**Exercise instructions:**
Set down every line of the records below without any change, but leave the pictures out.

Stored data entries:
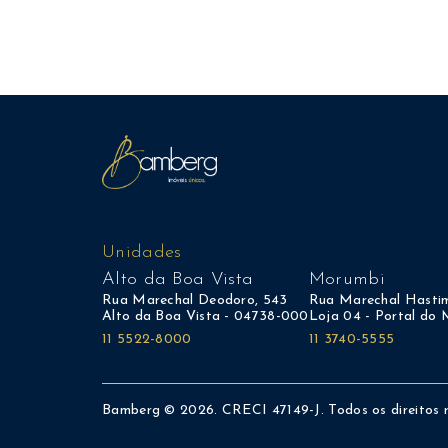
Unidades
Alto da Boa Vista
Morumbi
Rua Marechal Deodoro, 543
Rua Marechal Hastim
Alto da Boa Vista - 04738-000
Loja 04 - Portal do
11 5522-8000
11 3740-5555
Bamberg © 2026.
CRECI 47149-J.
Todos os direitos 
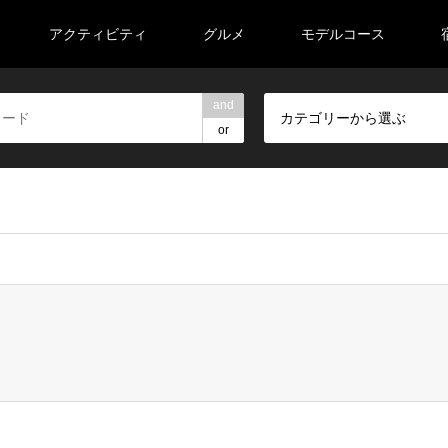
アクティビティ
グルメ
モデルコース
and
カテゴリーから選ぶ
or
veeell/road-trip-tohoku.com/public_html/wp-content/themes/ge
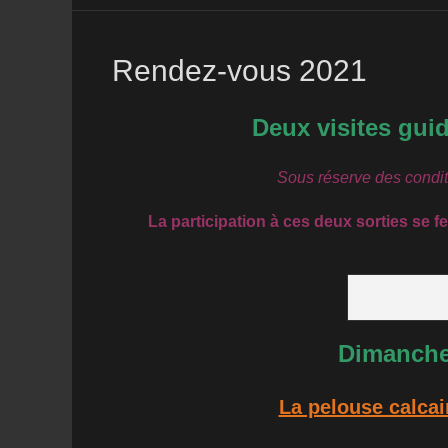
Rendez-vous 2021
Deux visites gui
Sous réserve des conditi
La participation à ces deux sorties se fer
Dimanche 
La pelouse calcai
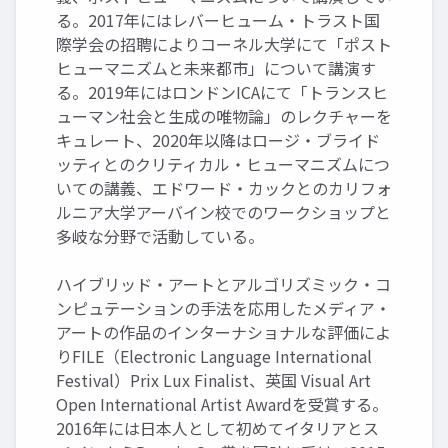
る。2017年にはレバーヒューム・トラスト国
際学会の招聘によりコーネル大学にて「ポスト
ヒューマニズムと未来都市」について講演す
る。2019年にはロンドンICAにて「トランスヒ
ューマン社会と生成の唯物論」のレクチャーを
キュレート、2020年以降はロージ・ブライド
ッティとのクリティカル・ヒューマニズムにつ
いての講義、エドワード・カックとのカリフォ
ルニア大学アーバイン校でのワークショップと
多岐な分野で活動している。
ハイブリッド・アートとアルゴリズミック・コ
ンピュテーションの手法を応用したメディア・
アートの作品のインターナショナルな評価によ
りFILE（Electronic Language International
Festival）Prix Lux Finalist、英国 Visual Art
Open International Artist Awardを受賞する。
2016年には日本人として初めてイタリアとス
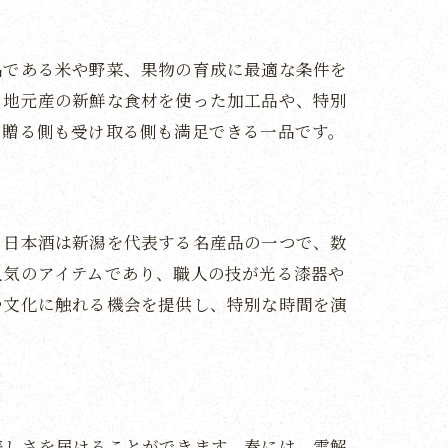
品である米や野菜、果物の育成に最適な条件を
、地元産の新鮮な食材を使った加工品や、特別
、贈る側も受け取る側も満足できる一品です。
、日本酒は新潟を代表する名産品の一つで、数
人気のアイテムであり、職人の技が光る漆器や
や文化に触れる機会を提供し、特別な時間を演
り物
美しさを届けることができます。春には、雪解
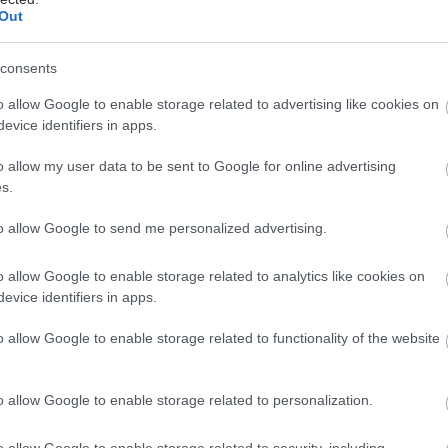
υγείας σήμερα
Out
ακχαρώδης διαβήτης και καλοκαίρι
consents
ιπολικής διαταραχής
o allow Google to enable storage related to advertising like cookies on
evice identifiers in apps.
άδης στη Ρόδο: ''Σε ενάμιση χρόνο, το νοσοκομείο θα
ούργιο''- 'Αμεσα μέτρα για την αντιμετώπιση των
o allow my user data to be sent to Google for online advertising
λλείψεων προσωπικού
s.
to allow Google to send me personalized advertising.
o allow Google to enable storage related to analytics like cookies on
evice identifiers in apps.
o allow Google to enable storage related to functionality of the website
o allow Google to enable storage related to personalization.
o allow Google to enable storage related to security, including
hares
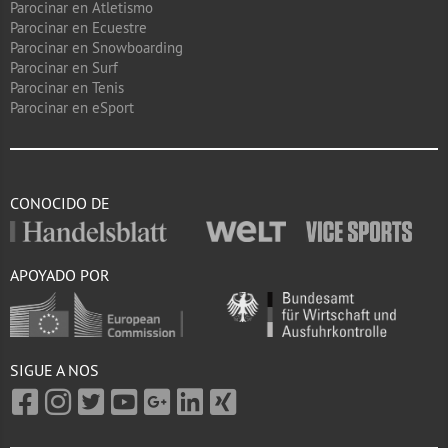
Parocinar en Atletismo
Parocinar en Ecuestre
Parocinar en Snowboarding
Parocinar en Surf
Parocinar en Tenis
Parocinar en eSport
CONOCIDO DE
APOYADO POR
SIGUE A NOS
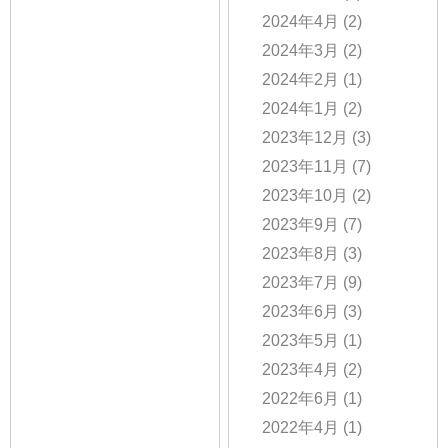
2024年4月
(2)
2024年3月
(2)
2024年2月
(1)
2024年1月
(2)
2023年12月
(3)
2023年11月
(7)
2023年10月
(2)
2023年9月
(7)
2023年8月
(3)
2023年7月
(9)
2023年6月
(3)
2023年5月
(1)
2023年4月
(2)
2022年6月
(1)
2022年4月
(1)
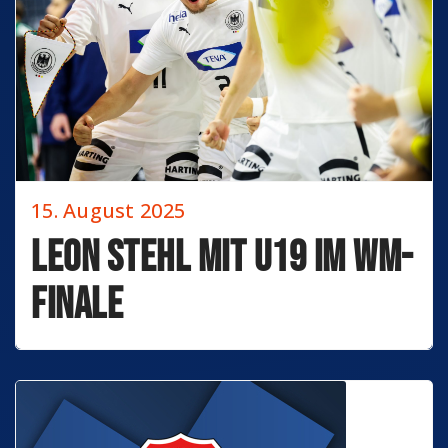
15. August 2025
Leon Stehl mit U19 im WM-
Finale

**Completed task:**
Unidades
Alto da Boa Vista
Morumbi
Rua Marechal Deodoro, 543
Rua Marechal Hastim
Alto da Boa Vista - 04738-000
Loja 04 - Portal do
11 5522-8000
11 3740-5555
Bamberg © 2026.
CRECI 47149-J.
Todos os direitos 
アクティビティ
グルメ
モデルコース
and
カテゴリーから選ぶ
or
veeell/road-trip-tohoku.com/public_html/wp-content/themes/ge
Rendez-vous 2021
Deux visites gui
Sous réserve des conditi
La participation à ces deux sorties se fer
Dimanche 
La pelouse calcai
る。2017年にはレバーヒューム・トラスト国
際学会の招聘によりコーネル大学にて「ポスト
ヒューマニズムと未来都市」について講演す
る。2019年にはロンドンICAにて「トランスヒ
ューマン社会と生成の唯物論」のレクチャーを
キュレート、2020年以降はロージ・ブライド
ッティとのクリティカル・ヒューマニズムにつ
いての講義、エドワード・カックとのカリフォ
ルニア大学アーバイン校でのワークショップと
多岐な分野で活動している。
ハイブリッド・アートとアルゴリズミック・コ
ンピュテーションの手法を応用したメディア・
アートの作品のインターナショナルな評価によ
りFILE（Electronic Language International
Festival）Prix Lux Finalist、英国 Visual Art
Open International Artist Awardを受賞する。
2016年には日本人として初めてイタリアとス
品である米や野菜、果物の育成に最適な条件を
、地元産の新鮮な食材を使った加工品や、特別
、贈る側も受け取る側も満足できる一品です。
、日本酒は新潟を代表する名産品の一つで、数
人気のアイテムであり、職人の技が光る漆器や
や文化に触れる機会を提供し、特別な時間を演
り物
美しさを届けることができます。春には、雪解
υγείας σήμερα
Out
ακχαρώδης διαβήτης και καλοκαίρι
consents
ιπολικής διαταραχής
o allow Google to enable storage related to advertising like cookies on
evice identifiers in apps.
άδης στη Ρόδο: ''Σε ενάμιση χρόνο, το νοσοκομείο θα
ούργιο''- 'Αμεσα μέτρα για την αντιμετώπιση των
o allow my user data to be sent to Google for online advertising
λλείψεων προσωπικού
s.
to allow Google to send me personalized advertising.
o allow Google to enable storage related to analytics like cookies on
evice identifiers in apps.
o allow Google to enable storage related to functionality of the website
o allow Google to enable storage related to personalization.
o allow Google to enable storage related to security, including
hares
Parocinar en Atletismo
Parocinar en Ecuestre
Parocinar en Snowboarding
Parocinar en Surf
Parocinar en Tenis
Parocinar en eSport
CONOCIDO DE
APOYADO POR
SIGUE A NOS
2024年4月
(2)
2024年3月
(2)
2024年2月
(1)
2024年1月
(2)
2023年12月
(3)
2023年11月
(7)
2023年10月
(2)
2023年9月
(7)
2023年8月
(3)
2023年7月
(9)
2023年6月
(3)
2023年5月
(1)
2023年4月
(2)
2022年6月
(1)
2022年4月
(1)
15. August 2025
Leon Stehl mit U19 im WM-
Finale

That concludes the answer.